The Rev. Al Sharpton’s National Action Network is partnering this week with national organizations, congressional leaders and activists to lead a march from Selma to Montgomery to lead the fight to protect civil and voter rights.
The five-day march will commemorate the historic 1965 Selma-to-Montgomery voting rights march. It began at the Edmund Pettus Bridge this past Sunday and will end with a rally at the Alabama State Capitol on Friday.
The march is in support of voting rights and will highlight the continuing efforts against voter suppression, including efforts to defeat voter identification laws and reverse anti-immigration laws in the state of Alabama.
This past Sunday, thousands of people participated in a march across the Pettus Bridge during the 19th annual reenactment of the 1965 march.
“The right has geared up to suppress the vote,” Sharpton said at a breakfast at Wallace State Community College. “What was fought for and won in Selma to Montgomery has never had such a frontal attack as today. We need to get back on the streets and fight for what we fought for in 1965.”
Sharpton is broadcasting his show, “PoliticsNation,” on MSNBC from Alabama this week. He participated in a debate on the program with Republican Rep. Jay Love of Alabama, who said voter ID laws in Alabama and other states are needed to deter voter fraud. He said the state will provide free non-driver IDs.
Sharpton responded, “And they have to go and use all kinds of means to come down and try to acquire it.”
Rep. John Lewis, who helped lead the march in 1965 with Martin Luther King Jr., is continuing his own legacy by helping NAN lead the march in 2012. Over a dozen Black and Hispanic members of Congress are supporting the march.
“We come here to reflect,” he said to the crowd this week in Selma. “We come here to be renewed. We come here to be inspired.”

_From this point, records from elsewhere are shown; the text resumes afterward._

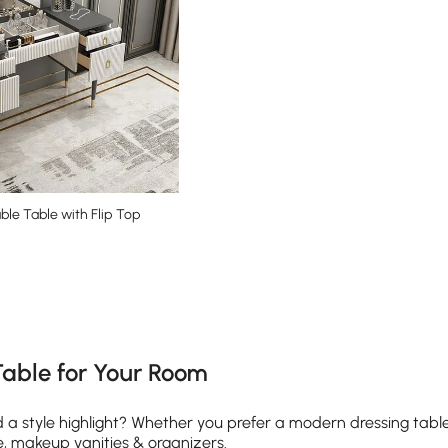
ble Table with Flip Top
e latest 16 items
Table for Your Room
 style highlight? Whether you prefer a modern dressing table or
e, makeup vanities & organizers.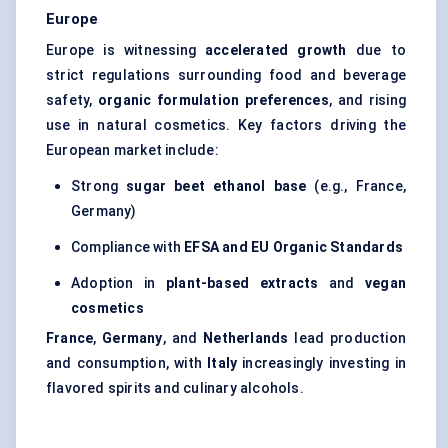
Europe
Europe is witnessing
accelerated growth
due to
strict regulations surrounding food and beverage
safety,
organic formulation preferences
, and rising
use in natural cosmetics. Key factors driving the
European market include:
Strong
sugar beet ethanol base
(e.g., France,
Germany)
Compliance with
EFSA and EU Organic Standards
Adoption in
plant-based extracts
and
vegan
cosmetics
France
,
Germany
, and
Netherlands
lead production
and consumption, with
Italy
increasingly investing in
flavored spirits and culinary alcohols.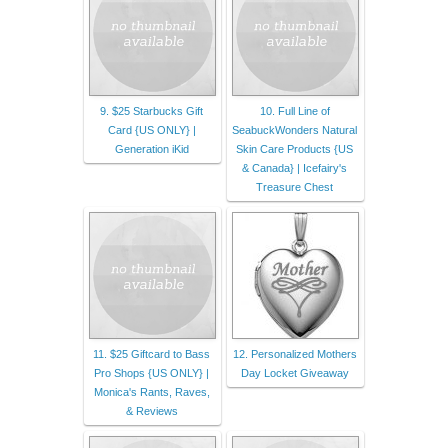
9. $25 Starbucks Gift
10. Full Line of
Card {US ONLY} |
SeabuckWonders Natural
Generation iKid
Skin Care Products {US
& Canada} | Icefairy's
Treasure Chest
11. $25 Giftcard to Bass
12. Personalized Mothers
Pro Shops {US ONLY} |
Day Locket Giveaway
Monica's Rants, Raves,
& Reviews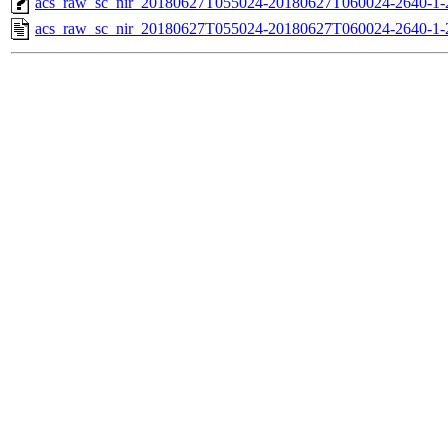
acs_raw_sc_nir_20180627T055024-20180627T060024-2640-1-
acs_raw_sc_nir_20180627T055024-20180627T060024-2640-1-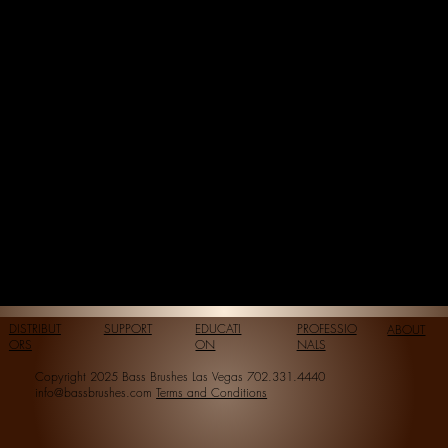
DISTRIBUT
SUPPORT
EDUCATI
PROFESSIO
ABOUT
ORS
ON
NALS
Copyright 2025 Bass Brushes Las Vegas 702.331.4440
info@bassbrushes.com
Terms and Conditions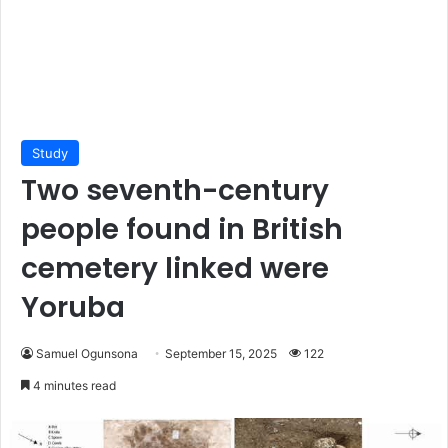
Study
Two seventh-century
people found in British
cemetery linked were
Yoruba
Samuel Ogunsona
September 15, 2025
122
4 minutes read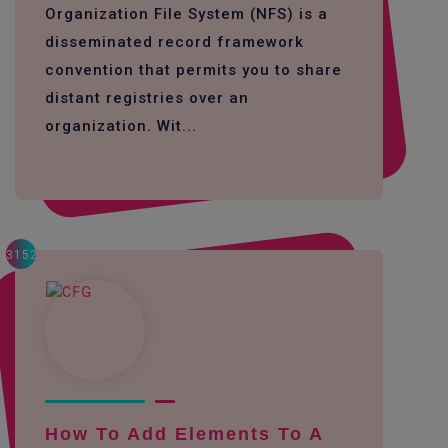
Organization File System (NFS) is a
disseminated record framework
convention that permits you to share
distant registries over an
organization. Wit...
3152
How To Add Elements To A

Joining Sharpton arm-in-arm during the reenactment of the march were NAACP President Benjamin Jealous, Jesse Jackson and Martin Luther King III.
Jealous said that participating in the march was a time to pay homage to those who sacrificed before.
“This week, we are marching from Selma to Montgomery in memory of Jimmy Lee Jackson, who gave his life so all Americans could vote, and to call on the Department of Justice to invalidate all strict voter ID laws so that all may continue to vote,” said Jealous.
“We march because in 2011 and 2012, states have passed more laws to block more Americans from voting than at any point since the Voting Rights Act was passed in 1965,” he continued.
Reflecting on his experience this week, Jackson said that marching against voter laws in Alabama and other states has just begun and that they will again challenge the nation as actions during the Civil Rights Movement did in the 1960s.
“The march was not a memory of the past but a protest of the present,” he said. “In Alabama, conservatives are moving once more to suppress the vote, part of a concerted effort across the country to make it harder for the poor, the elderly and minorities to vote.”
On Wednesday, marchers continued on with their trek from Selma to Montgomery, making stops at Canaan Hills Primitive Baptist Church and rallying at the Jackson-Steele Community Center. On Thursday night, marchers will rally in Montgomery at St. Jude’s Educational Institute. On Friday, the march’s end, rallies will be held at the Alabama State Capitol and Dexter Avenue King Memorial Baptist Church.